Reference no: EM131524969
Question: A Structural Straitjacket at Wild Wear
Wild Wear makes clothing, rain gear, and sleeping bags for hikers and other outdoor enthusiasts. The company began when Myrtle Kelly began sewing pile jackets that her husband Ray sold on college campuses. It now employs almost five hundred people organized into traditional divisions such as marketing, manufacturing, and research and development.
Recently it became apparent that although Wild Wear's balance sheet appeared healthy, the company was stagnant. Everyone seemed to work hard, and the company's products seldom flopped. Yet Wild Wear seemed to have developed a "me too" posture, bringing new products to market a season or a full year after competitors.
The Kellys, who still run the company, pored over performance appraisals looking for the weak points that might be holding the company back. But it seemed that the human resources department had been doing its work. R&D was coming up with a respectable number of new products, the manufacturing facility was modern and efficient, and the marketing tactics often won praise from customers.
Baffled, the Kellys called a meeting of middle-level managers, hoping they could provide some answers they had missed. They were shocked when they noticed that the managers were introducing themselves as they came in and sat down. People who had been working in the same company for years had never even met! The meeting began with this observation, and for ninety minutes the Kellys sat back and listened to the problems their managers raised.

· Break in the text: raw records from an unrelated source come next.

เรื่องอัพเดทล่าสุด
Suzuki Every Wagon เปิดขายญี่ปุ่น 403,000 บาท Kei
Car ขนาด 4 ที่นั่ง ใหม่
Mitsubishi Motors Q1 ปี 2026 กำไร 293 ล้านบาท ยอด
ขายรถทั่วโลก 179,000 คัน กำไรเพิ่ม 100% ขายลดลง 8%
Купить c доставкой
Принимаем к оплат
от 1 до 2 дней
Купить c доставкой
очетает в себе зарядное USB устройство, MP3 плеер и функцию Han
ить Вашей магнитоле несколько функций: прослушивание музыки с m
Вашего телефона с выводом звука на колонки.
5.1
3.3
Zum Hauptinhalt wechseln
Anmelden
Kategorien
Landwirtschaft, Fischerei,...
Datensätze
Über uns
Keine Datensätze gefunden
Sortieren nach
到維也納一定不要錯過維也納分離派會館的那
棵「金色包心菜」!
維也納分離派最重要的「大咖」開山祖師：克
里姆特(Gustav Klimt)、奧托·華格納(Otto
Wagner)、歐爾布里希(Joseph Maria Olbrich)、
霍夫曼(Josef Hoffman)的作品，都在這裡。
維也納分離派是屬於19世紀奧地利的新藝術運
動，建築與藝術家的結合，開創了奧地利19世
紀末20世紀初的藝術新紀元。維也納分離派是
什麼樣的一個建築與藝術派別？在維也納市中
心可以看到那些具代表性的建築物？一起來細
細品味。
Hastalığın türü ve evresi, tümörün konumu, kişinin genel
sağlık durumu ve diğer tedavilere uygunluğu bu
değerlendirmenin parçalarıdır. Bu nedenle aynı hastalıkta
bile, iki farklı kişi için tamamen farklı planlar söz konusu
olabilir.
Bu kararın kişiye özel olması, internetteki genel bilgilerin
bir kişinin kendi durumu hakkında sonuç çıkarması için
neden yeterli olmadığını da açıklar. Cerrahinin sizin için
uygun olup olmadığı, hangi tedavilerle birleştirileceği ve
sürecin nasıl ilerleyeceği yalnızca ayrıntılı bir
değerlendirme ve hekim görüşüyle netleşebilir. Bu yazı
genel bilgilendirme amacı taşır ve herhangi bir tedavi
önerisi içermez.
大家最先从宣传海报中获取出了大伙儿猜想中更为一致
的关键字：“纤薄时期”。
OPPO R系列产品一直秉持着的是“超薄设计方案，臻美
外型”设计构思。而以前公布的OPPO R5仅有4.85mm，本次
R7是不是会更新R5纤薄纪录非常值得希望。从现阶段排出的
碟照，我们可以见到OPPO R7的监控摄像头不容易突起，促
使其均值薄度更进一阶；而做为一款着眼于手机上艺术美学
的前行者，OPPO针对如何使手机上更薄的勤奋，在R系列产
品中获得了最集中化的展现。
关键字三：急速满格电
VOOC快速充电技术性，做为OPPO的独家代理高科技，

It became clear that in the attempt to grow from a family operation into a larger company, the Kellys had assumed the two needed to be very different. When they started out, the two of them handled all aspects of the business. Ray would hear from a customer that backpackers really needed a certain product. He would pass the idea on to Myrtle and order the materials she needed, and within a few weeks he would offer the product to the delighted customer. As the company grew, the Kellys began to worry about their lack of formal business training and hired professionals to run each division and set up appropriate rules and procedures.
What they had created, the middle managers informed them, was a number of very efficient, productive divisions that might as well have been separate companies. The R&D people might come up with a new breathable fabric for rain gear, only to find that production had just begun making a new rainwear line out of the old fabric and that marketing was turning all its attention to selling the big inventory of sleeping bags. Each division did the best it could with the information it had, but that information was very incomplete. Products progressed linearly from one division to the next, but it always seemed as though an idea that had been ahead of its time did not yield a product until the time had passed.
To remedy the problem, the Kellys decided to call in a management consultant to create more of a matrix structure for Wild Wear. While they were waiting for the consultant's solutions, they began holding weekly "horizon" meetings. The group of middle managers would get together every Monday and discuss what they saw on their horizon. After less than a month of such meetings, the excitement generated promised better things for Wild Wear as the managers stretched to expand their own horizons and to help others bring their ideas to light.
Case Questions: 1. What would be the ideal organizational design for a company like Wild Wear?
2. What does Wild Wear's experience say about the need for periodic corporate restructuring?